Le problème est de savoir comment articuler nos économies sociales de marché pour qu’il y ait des marchés qui à la fois, tiennent davantage compte de l’aspect social et qui fonctionnent mieux sans qu’ils soient en conflit les uns avec les autres. Mais clairement, ce que l’Union a fait quand la pandémie s’est déclenchée a consisté à suspendre ses principaux instruments de politique européenne, les règles sur les aides d’État et la concurrence, les règles budgétaires, le pacte de stabilité, la manière dont la politique monétaire est menée par la Banque centrale européenne… Tout cela devra être remis en place d’ici un an environ parce que l’Union européenne ne peut pas vivre sans certaines règles ».
Politiques publiques : un rôle « plus important », mais « canalisé »
Pensez-vous que les États joueront un rôle plus important dans un avenir proche ?
Joseph Stiglitz : « Oui, c’est ce que je pense. C’est un rôle qui prend des formes diverses. Il y aura de la réglementation publique. Si nous survivons au changement climatique, nous aurons besoin d’une meilleure protection des travailleurs et de législations sur le travail et sur les monopoles. Mais nous aurons aussi besoin d’investissements publics. Nous avons sous-investi, en particulier aux États-Unis, mais aussi en Europe. Et espérons-le, nous allons corriger le tir à l’avenir ».

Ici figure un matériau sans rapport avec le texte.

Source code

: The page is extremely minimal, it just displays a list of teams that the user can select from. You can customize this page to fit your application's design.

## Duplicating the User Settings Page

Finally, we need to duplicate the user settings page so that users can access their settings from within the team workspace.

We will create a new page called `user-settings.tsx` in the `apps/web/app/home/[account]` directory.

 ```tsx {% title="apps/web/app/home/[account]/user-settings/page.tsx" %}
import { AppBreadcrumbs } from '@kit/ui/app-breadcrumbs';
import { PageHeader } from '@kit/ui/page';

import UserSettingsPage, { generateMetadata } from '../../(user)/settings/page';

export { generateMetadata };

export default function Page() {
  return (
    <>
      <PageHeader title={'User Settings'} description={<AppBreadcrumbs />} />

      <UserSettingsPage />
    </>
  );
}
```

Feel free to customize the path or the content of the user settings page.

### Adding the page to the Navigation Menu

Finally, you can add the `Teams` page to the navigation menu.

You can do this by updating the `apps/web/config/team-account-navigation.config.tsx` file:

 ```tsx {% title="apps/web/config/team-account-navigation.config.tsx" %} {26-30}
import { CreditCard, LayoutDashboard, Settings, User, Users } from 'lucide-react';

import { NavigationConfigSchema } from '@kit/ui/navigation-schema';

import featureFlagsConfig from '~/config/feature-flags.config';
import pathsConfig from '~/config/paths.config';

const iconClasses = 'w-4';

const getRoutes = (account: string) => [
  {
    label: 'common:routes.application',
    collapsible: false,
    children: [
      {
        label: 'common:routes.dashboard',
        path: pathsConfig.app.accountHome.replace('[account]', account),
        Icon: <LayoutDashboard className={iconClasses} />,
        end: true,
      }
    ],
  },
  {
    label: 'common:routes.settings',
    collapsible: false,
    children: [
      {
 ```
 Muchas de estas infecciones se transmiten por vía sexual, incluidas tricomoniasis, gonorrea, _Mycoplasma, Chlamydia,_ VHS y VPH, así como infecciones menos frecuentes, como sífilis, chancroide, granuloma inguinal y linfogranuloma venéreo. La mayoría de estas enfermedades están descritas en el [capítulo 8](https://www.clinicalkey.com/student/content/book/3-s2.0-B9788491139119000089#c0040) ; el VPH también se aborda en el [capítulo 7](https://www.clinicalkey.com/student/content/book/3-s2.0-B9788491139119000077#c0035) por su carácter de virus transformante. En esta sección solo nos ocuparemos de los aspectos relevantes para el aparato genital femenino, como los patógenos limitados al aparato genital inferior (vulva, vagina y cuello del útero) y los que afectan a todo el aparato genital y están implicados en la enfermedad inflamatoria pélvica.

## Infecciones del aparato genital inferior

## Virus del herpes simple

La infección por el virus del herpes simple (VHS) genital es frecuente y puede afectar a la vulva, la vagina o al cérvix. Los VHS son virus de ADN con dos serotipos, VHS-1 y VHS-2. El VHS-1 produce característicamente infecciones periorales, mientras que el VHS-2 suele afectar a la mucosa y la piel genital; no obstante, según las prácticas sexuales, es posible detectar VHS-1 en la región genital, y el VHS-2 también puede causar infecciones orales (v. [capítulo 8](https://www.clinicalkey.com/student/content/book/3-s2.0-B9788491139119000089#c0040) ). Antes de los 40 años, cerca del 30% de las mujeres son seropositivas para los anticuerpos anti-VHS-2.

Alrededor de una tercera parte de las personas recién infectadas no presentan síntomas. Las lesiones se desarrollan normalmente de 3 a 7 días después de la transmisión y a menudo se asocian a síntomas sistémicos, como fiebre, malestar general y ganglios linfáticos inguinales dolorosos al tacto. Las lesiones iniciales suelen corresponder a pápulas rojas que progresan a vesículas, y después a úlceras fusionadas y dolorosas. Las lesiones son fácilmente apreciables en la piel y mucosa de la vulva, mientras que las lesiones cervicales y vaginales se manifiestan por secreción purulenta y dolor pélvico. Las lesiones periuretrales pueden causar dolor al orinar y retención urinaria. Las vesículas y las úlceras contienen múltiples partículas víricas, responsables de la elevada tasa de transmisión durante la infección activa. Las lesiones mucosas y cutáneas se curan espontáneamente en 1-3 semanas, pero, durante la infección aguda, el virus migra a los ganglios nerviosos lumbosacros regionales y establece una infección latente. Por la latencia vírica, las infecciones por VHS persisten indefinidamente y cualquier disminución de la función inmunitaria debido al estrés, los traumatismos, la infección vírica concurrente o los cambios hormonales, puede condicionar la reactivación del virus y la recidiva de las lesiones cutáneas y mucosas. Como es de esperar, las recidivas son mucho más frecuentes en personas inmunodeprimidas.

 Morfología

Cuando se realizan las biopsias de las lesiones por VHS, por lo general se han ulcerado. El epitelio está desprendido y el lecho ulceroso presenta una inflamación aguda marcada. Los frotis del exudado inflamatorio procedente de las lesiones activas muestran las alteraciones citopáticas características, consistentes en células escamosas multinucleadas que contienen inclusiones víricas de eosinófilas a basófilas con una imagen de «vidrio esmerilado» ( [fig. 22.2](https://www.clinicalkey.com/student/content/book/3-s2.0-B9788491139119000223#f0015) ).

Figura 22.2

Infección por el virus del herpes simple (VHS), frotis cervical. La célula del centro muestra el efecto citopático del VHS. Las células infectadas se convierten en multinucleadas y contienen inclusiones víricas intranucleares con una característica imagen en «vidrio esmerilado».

Mario Monti : « Cette tendance qui remonte à l’époque de Reagan et Thatcher d’un État qui aide de moins en moins est probablement terminée. D’un autre côté, nos États ne pourront pas renouer indéfiniment avec les énormes déficits. Il est donc crucial de donner un rôle plus important à la politique publique, mais aussi de la canaliser par des modalités moins lourdes financièrement pour les gouvernements et les États ».